# [YOUR ASSIGNMENT]
Throughout the listing below, copy each line containing "sizechange".
***
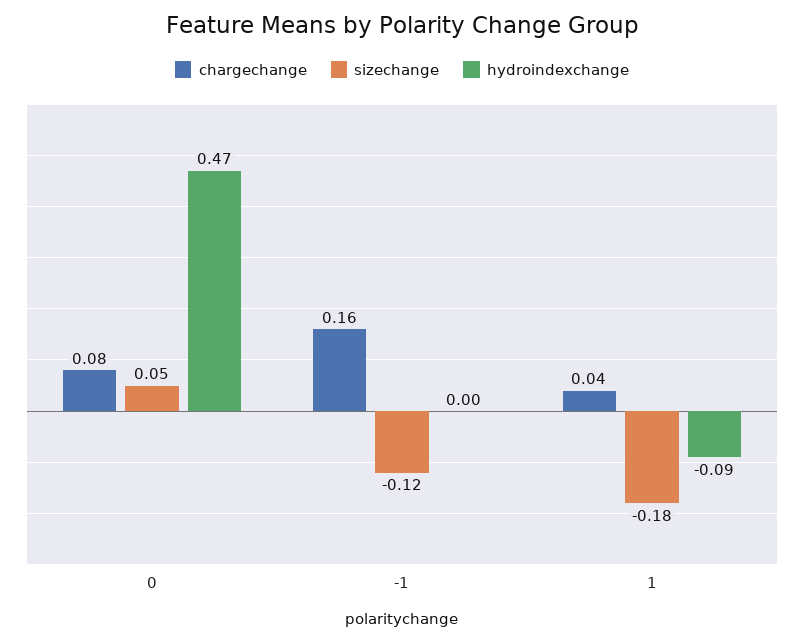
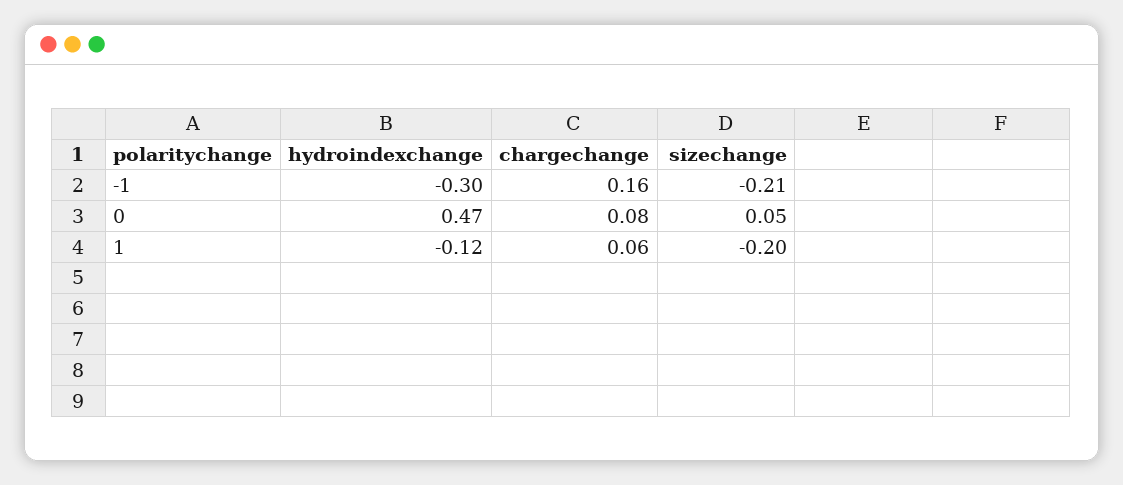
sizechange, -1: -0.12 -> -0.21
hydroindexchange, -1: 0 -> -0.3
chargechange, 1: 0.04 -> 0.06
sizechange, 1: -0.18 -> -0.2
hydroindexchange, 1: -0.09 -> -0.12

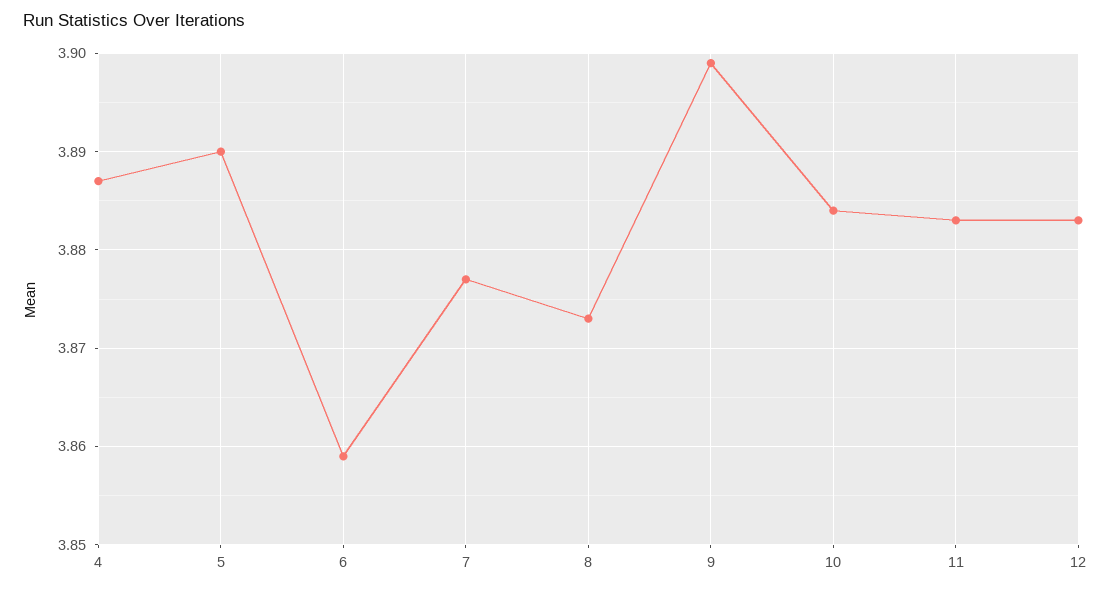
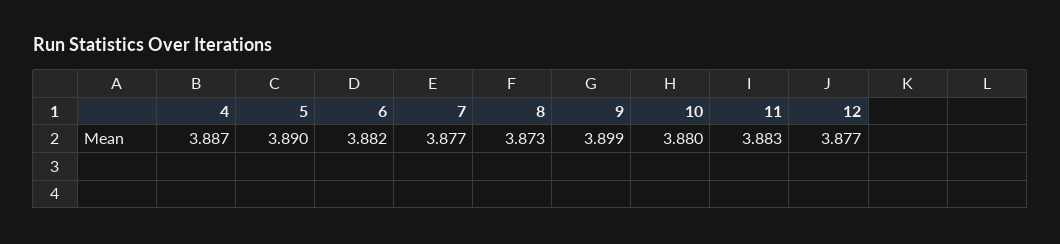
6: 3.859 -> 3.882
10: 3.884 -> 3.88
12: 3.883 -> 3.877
***
# [EXERCISE SOLUTION]
sizechange, -1: -0.12 -> -0.21
sizechange, 1: -0.18 -> -0.2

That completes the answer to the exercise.